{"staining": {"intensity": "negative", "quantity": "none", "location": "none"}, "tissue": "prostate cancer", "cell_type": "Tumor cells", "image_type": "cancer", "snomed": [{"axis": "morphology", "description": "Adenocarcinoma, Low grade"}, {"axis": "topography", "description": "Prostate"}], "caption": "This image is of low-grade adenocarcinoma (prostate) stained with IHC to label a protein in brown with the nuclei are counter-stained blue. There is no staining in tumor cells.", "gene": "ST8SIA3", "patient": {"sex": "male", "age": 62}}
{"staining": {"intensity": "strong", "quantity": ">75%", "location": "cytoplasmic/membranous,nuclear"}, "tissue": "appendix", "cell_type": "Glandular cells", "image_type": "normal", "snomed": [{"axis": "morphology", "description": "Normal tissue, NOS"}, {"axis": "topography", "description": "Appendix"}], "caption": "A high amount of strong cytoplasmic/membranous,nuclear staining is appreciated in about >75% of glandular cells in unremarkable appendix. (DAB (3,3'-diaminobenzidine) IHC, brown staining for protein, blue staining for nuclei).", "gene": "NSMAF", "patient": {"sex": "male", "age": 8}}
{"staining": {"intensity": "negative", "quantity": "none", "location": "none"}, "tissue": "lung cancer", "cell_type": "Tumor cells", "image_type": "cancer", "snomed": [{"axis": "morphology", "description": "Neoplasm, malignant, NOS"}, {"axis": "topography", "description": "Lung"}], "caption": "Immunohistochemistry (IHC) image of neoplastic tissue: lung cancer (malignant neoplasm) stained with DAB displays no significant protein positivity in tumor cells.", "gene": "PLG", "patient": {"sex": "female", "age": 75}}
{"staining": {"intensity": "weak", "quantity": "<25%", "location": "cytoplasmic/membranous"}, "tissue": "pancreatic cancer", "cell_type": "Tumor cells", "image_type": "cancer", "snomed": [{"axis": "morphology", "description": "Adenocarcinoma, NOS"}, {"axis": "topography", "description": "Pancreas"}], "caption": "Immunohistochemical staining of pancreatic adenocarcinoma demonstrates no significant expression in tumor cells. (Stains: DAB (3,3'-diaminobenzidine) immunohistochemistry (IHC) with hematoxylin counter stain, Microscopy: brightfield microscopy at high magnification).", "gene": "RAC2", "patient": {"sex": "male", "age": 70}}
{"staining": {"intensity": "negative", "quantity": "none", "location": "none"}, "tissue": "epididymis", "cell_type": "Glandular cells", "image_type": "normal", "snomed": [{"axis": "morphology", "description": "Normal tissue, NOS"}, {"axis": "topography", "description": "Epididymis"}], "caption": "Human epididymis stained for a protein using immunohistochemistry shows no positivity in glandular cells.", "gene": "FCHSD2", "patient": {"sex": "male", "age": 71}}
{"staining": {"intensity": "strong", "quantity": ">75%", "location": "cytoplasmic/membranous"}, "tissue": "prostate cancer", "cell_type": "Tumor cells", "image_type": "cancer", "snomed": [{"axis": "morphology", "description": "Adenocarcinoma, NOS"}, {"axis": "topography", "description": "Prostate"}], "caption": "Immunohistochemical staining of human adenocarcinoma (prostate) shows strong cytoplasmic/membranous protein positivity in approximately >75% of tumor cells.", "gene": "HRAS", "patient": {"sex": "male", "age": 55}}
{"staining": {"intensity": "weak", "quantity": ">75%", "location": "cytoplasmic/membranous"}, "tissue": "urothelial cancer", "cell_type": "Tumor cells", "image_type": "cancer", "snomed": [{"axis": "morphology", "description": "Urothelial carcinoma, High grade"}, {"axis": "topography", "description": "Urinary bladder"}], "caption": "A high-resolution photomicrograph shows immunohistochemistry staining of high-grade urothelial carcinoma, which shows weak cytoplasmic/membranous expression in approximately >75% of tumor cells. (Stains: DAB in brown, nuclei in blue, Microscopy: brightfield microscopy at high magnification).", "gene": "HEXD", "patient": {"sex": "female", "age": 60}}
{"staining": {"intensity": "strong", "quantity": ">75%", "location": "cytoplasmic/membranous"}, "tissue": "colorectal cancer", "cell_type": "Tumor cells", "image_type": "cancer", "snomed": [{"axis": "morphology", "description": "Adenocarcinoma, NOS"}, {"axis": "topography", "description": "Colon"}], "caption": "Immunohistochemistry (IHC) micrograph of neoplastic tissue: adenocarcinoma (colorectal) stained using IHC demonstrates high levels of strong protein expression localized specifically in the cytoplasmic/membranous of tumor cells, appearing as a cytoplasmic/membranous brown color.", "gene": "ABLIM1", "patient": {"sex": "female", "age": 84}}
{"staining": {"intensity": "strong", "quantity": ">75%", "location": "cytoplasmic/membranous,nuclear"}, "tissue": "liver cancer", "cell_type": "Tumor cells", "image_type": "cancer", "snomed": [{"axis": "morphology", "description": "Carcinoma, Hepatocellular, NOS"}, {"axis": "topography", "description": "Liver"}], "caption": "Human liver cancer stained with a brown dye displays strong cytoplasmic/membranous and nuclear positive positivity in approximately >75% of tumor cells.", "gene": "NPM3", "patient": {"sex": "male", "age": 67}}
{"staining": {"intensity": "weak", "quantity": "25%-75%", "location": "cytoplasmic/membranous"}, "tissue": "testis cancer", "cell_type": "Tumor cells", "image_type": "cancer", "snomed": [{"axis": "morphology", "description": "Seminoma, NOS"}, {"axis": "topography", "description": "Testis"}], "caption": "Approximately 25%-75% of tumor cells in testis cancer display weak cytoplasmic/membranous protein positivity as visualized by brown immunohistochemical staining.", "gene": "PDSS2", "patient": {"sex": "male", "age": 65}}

.....

:: ACTIVITY ::
From the first line to the last, copy the records without alteration.

:: THE COMPLETED TASK ::
{"staining": {"intensity": "negative", "quantity": "none", "location": "none"}, "tissue": "prostate cancer", "cell_type": "Tumor cells", "image_type": "cancer", "snomed": [{"axis": "morphology", "description": "Adenocarcinoma, Low grade"}, {"axis": "topography", "description": "Prostate"}], "caption": "This image is of low-grade adenocarcinoma (prostate) stained with IHC to label a protein in brown with the nuclei are counter-stained blue. There is no staining in tumor cells.", "gene": "ST8SIA3", "patient": {"sex": "male", "age": 62}}
{"staining": {"intensity": "strong", "quantity": ">75%", "location": "cytoplasmic/membranous,nuclear"}, "tissue": "appendix", "cell_type": "Glandular cells", "image_type": "normal", "snomed": [{"axis": "morphology", "description": "Normal tissue, NOS"}, {"axis": "topography", "description": "Appendix"}], "caption": "A high amount of strong cytoplasmic/membranous,nuclear staining is appreciated in about >75% of glandular cells in unremarkable appendix. (DAB (3,3'-diaminobenzidine) IHC, brown staining for protein, blue staining for nuclei).", "gene": "NSMAF", "patient": {"sex": "male", "age": 8}}
{"staining": {"intensity": "negative", "quantity": "none", "location": "none"}, "tissue": "lung cancer", "cell_type": "Tumor cells", "image_type": "cancer", "snomed": [{"axis": "morphology", "description": "Neoplasm, malignant, NOS"}, {"axis": "topography", "description": "Lung"}], "caption": "Immunohistochemistry (IHC) image of neoplastic tissue: lung cancer (malignant neoplasm) stained with DAB displays no significant protein positivity in tumor cells.", "gene": "PLG", "patient": {"sex": "female", "age": 75}}
{"staining": {"intensity": "weak", "quantity": "<25%", "location": "cytoplasmic/membranous"}, "tissue": "pancreatic cancer", "cell_type": "Tumor cells", "image_type": "cancer", "snomed": [{"axis": "morphology", "description": "Adenocarcinoma, NOS"}, {"axis": "topography", "description": "Pancreas"}], "caption": "Immunohistochemical staining of pancreatic adenocarcinoma demonstrates no significant expression in tumor cells. (Stains: DAB (3,3'-diaminobenzidine) immunohistochemistry (IHC) with hematoxylin counter stain, Microscopy: brightfield microscopy at high magnification).", "gene": "RAC2", "patient": {"sex": "male", "age": 70}}
{"staining": {"intensity": "negative", "quantity": "none", "location": "none"}, "tissue": "epididymis", "cell_type": "Glandular cells", "image_type": "normal", "snomed": [{"axis": "morphology", "description": "Normal tissue, NOS"}, {"axis": "topography", "description": "Epididymis"}], "caption": "Human epididymis stained for a protein using immunohistochemistry shows no positivity in glandular cells.", "gene": "FCHSD2", "patient": {"sex": "male", "age": 71}}
{"staining": {"intensity": "strong", "quantity": ">75%", "location": "cytoplasmic/membranous"}, "tissue": "prostate cancer", "cell_type": "Tumor cells", "image_type": "cancer", "snomed": [{"axis": "morphology", "description": "Adenocarcinoma, NOS"}, {"axis": "topography", "description": "Prostate"}], "caption": "Immunohistochemical staining of human adenocarcinoma (prostate) shows strong cytoplasmic/membranous protein positivity in approximately >75% of tumor cells.", "gene": "HRAS", "patient": {"sex": "male", "age": 55}}
{"staining": {"intensity": "weak", "quantity": ">75%", "location": "cytoplasmic/membranous"}, "tissue": "urothelial cancer", "cell_type": "Tumor cells", "image_type": "cancer", "snomed": [{"axis": "morphology", "description": "Urothelial carcinoma, High grade"}, {"axis": "topography", "description": "Urinary bladder"}], "caption": "A high-resolution photomicrograph shows immunohistochemistry staining of high-grade urothelial carcinoma, which shows weak cytoplasmic/membranous expression in approximately >75% of tumor cells. (Stains: DAB in brown, nuclei in blue, Microscopy: brightfield microscopy at high magnification).", "gene": "HEXD", "patient": {"sex": "female", "age": 60}}
{"staining": {"intensity": "strong", "quantity": ">75%", "location": "cytoplasmic/membranous"}, "tissue": "colorectal cancer", "cell_type": "Tumor cells", "image_type": "cancer", "snomed": [{"axis": "morphology", "description": "Adenocarcinoma, NOS"}, {"axis": "topography", "description": "Colon"}], "caption": "Immunohistochemistry (IHC) micrograph of neoplastic tissue: adenocarcinoma (colorectal) stained using IHC demonstrates high levels of strong protein expression localized specifically in the cytoplasmic/membranous of tumor cells, appearing as a cytoplasmic/membranous brown color.", "gene": "ABLIM1", "patient": {"sex": "female", "age": 84}}
{"staining": {"intensity": "strong", "quantity": ">75%", "location": "cytoplasmic/membranous,nuclear"}, "tissue": "liver cancer", "cell_type": "Tumor cells", "image_type": "cancer", "snomed": [{"axis": "morphology", "description": "Carcinoma, Hepatocellular, NOS"}, {"axis": "topography", "description": "Liver"}], "caption": "Human liver cancer stained with a brown dye displays strong cytoplasmic/membranous and nuclear positive positivity in approximately >75% of tumor cells.", "gene": "NPM3", "patient": {"sex": "male", "age": 67}}
{"staining": {"intensity": "weak", "quantity": "25%-75%", "location": "cytoplasmic/membranous"}, "tissue": "testis cancer", "cell_type": "Tumor cells", "image_type": "cancer", "snomed": [{"axis": "morphology", "description": "Seminoma, NOS"}, {"axis": "topography", "description": "Testis"}], "caption": "Approximately 25%-75% of tumor cells in testis cancer display weak cytoplasmic/membranous protein positivity as visualized by brown immunohistochemical staining.", "gene": "PDSS2", "patient": {"sex": "male", "age": 65}}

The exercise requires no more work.